In the book Hands-On Machine Learning by Aurélien Géron, in chapter two, the author states:
Another approach to transforming multimodal distributions is to add a feature for each of the modes (at least the main ones), representing the similarity between the housing median age and that particular mode. The similarity measure is typically computed using a radial basis function (RBF)—any function that depends only on the distance between the input value and a fixed point. The most commonly used RBF is the Gaussian RBF, whose output value decays exponentially as the input value moves away from the fixed point. For example, the Gaussian RBF similarity between the housing age x and 35 is given by the equation exp(–γ(x – 35)²). The hyperparameter γ (gamma) determines how quickly the similarity measure decays as x moves away from 35. Using Scikit-Learn’s rbf_kernel() function, you can create a new Gaussian RBF feature measuring the similarity between the housing median age and 35:
from sklearn.metrics.pairwise import rbf_kernel
age_simil_35 = rbf_kernel(housing[["housing_median_age"]], [[35]], gamma=0.1)

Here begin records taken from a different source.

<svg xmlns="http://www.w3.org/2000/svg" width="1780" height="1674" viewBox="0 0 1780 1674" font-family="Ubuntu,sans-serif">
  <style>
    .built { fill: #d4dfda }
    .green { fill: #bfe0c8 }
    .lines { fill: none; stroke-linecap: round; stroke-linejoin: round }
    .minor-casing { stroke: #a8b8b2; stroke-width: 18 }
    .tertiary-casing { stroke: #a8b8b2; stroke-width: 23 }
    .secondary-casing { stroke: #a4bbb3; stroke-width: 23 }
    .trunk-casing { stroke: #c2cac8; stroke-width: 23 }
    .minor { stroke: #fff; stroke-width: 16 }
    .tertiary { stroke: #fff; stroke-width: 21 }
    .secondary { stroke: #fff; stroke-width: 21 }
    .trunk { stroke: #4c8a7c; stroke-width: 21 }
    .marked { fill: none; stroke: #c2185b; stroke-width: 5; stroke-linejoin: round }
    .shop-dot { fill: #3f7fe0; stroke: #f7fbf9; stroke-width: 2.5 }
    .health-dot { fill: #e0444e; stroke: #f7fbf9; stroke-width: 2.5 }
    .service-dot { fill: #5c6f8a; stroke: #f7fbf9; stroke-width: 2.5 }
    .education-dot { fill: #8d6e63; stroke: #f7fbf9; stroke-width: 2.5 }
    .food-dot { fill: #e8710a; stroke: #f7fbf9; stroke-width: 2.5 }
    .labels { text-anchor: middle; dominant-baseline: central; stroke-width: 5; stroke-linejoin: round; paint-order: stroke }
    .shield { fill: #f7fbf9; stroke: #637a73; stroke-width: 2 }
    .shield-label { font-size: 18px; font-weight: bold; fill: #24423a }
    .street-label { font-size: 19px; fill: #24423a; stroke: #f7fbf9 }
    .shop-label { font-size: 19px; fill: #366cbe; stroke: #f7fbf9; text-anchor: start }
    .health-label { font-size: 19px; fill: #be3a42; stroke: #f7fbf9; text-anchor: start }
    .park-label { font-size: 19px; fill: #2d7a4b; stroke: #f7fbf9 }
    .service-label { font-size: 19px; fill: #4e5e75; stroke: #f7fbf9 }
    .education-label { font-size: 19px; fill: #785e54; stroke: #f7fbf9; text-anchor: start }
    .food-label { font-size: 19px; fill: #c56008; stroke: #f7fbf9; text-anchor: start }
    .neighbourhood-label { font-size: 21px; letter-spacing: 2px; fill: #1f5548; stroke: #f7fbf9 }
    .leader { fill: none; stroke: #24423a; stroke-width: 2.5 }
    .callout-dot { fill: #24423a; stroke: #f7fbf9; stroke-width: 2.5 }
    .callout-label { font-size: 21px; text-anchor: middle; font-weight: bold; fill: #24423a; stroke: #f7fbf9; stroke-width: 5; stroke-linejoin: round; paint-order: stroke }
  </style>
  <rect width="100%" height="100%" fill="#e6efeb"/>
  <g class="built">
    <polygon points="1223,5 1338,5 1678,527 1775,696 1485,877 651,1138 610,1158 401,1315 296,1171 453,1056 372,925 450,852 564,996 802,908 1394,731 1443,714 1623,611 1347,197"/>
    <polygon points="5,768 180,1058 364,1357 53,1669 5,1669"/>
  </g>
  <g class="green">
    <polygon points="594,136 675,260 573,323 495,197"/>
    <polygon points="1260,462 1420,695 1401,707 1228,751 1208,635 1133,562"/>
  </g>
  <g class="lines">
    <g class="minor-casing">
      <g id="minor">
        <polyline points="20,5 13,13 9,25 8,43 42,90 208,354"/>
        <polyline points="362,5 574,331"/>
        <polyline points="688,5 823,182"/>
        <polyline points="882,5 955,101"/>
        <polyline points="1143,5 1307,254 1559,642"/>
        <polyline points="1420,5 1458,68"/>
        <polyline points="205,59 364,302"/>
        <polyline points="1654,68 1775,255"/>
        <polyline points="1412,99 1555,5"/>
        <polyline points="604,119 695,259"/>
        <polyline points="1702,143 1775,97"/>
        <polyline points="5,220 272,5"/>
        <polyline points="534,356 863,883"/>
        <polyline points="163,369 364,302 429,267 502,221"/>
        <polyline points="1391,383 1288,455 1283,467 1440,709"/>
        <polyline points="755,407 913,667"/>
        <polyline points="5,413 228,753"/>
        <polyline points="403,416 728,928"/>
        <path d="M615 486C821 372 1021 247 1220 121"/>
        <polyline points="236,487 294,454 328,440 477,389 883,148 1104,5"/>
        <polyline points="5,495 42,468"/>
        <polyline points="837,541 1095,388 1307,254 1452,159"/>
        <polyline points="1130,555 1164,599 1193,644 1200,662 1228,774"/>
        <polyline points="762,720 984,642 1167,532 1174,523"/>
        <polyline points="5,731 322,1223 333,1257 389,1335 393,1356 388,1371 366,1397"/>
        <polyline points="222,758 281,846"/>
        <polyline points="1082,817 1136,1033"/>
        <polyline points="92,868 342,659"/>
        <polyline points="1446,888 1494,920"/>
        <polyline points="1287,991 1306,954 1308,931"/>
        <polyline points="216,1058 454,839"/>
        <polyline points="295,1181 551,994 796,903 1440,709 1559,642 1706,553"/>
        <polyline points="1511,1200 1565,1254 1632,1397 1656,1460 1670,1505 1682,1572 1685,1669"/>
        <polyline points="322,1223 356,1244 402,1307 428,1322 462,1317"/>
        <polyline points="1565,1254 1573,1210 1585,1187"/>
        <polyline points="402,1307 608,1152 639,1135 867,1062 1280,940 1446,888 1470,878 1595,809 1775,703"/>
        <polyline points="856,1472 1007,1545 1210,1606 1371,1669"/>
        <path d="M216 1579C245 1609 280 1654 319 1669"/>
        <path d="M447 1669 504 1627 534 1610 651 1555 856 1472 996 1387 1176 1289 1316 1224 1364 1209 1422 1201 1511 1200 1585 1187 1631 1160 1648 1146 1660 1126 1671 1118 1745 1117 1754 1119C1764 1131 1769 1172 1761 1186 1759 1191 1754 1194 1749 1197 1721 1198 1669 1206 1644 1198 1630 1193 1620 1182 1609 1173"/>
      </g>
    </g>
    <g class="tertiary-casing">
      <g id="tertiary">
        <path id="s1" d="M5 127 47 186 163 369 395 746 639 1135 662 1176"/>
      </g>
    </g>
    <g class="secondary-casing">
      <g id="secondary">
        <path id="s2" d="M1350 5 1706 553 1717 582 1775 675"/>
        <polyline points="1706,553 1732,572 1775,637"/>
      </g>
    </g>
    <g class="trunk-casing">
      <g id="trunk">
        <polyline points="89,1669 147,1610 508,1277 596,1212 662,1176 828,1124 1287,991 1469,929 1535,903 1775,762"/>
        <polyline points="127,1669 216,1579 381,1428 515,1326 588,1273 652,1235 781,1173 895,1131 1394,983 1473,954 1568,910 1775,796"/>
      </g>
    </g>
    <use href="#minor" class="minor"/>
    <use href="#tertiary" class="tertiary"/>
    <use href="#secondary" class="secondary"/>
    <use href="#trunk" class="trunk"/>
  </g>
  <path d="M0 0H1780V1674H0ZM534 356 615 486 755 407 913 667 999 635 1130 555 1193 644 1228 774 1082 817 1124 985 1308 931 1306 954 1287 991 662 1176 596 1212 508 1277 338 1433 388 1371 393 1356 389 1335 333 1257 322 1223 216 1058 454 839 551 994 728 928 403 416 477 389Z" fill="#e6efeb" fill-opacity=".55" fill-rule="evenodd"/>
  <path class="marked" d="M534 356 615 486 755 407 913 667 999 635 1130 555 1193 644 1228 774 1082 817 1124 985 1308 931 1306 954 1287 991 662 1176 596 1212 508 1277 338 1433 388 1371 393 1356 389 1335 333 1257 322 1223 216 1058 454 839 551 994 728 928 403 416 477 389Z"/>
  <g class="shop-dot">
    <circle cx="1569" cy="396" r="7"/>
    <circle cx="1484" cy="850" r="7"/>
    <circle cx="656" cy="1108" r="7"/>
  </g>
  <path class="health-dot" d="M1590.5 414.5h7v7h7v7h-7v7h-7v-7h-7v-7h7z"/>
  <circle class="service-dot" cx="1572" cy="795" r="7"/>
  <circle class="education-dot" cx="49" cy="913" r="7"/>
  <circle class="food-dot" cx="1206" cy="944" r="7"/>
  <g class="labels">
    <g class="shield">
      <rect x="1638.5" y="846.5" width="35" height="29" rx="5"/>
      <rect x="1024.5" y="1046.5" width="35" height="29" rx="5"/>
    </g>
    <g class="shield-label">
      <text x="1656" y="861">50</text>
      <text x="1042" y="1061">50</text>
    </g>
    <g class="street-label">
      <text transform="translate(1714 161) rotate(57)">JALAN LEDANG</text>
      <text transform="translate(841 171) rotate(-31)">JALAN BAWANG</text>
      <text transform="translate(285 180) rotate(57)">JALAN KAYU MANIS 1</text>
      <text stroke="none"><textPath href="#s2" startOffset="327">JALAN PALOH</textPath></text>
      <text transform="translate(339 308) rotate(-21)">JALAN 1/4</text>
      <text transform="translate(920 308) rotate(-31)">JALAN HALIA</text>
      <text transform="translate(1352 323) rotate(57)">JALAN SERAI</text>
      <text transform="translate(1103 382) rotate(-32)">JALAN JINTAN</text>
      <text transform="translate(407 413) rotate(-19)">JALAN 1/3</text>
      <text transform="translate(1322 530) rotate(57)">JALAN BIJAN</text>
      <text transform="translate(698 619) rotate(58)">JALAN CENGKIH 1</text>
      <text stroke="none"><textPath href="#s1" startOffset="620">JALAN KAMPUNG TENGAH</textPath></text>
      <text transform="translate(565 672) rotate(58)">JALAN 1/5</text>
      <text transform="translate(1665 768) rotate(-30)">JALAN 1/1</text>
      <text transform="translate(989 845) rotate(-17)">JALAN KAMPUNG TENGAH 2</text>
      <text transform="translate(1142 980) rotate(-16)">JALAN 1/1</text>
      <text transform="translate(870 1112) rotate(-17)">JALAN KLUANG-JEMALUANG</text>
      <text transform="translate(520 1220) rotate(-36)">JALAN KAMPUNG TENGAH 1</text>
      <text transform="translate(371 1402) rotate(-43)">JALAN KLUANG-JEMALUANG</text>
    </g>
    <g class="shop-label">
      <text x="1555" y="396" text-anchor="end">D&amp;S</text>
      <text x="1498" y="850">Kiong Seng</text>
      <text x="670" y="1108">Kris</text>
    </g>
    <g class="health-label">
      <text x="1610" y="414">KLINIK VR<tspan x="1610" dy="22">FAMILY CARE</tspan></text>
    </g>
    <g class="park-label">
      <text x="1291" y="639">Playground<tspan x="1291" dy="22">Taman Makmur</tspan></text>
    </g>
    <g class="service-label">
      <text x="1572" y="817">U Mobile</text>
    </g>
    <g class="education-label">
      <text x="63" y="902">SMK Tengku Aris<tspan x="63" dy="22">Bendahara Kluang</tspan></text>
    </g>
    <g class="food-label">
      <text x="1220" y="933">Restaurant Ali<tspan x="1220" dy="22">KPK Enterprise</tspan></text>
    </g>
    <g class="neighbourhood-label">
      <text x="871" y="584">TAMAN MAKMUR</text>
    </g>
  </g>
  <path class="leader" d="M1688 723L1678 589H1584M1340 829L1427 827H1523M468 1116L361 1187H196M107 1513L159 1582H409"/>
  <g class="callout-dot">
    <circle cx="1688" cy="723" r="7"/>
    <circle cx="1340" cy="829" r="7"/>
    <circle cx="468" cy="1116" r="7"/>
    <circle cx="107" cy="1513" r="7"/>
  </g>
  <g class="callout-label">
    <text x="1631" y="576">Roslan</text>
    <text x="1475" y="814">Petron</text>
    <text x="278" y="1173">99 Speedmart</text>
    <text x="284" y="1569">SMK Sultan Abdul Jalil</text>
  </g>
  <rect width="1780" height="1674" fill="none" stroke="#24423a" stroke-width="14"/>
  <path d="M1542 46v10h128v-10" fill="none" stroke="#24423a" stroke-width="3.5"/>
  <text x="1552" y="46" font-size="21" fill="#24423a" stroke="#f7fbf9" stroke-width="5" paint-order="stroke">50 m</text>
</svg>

A question arises here among the students, and that's, why does it solve bimodality? We need to solve bimodality to train a good and representative machine learning model, whatever that is, but how does RBF transpose multimodal distributions to normal distributions?
My hypothesis is, RBF calculates the similarity between every point and the median point from the data, assigns a normal distribution for each point, and that's somehow convoluting $f(x)$ with a normal distribution, and by the Central Limit Theorem, that should converge to a normal distribution. So, does that make sense?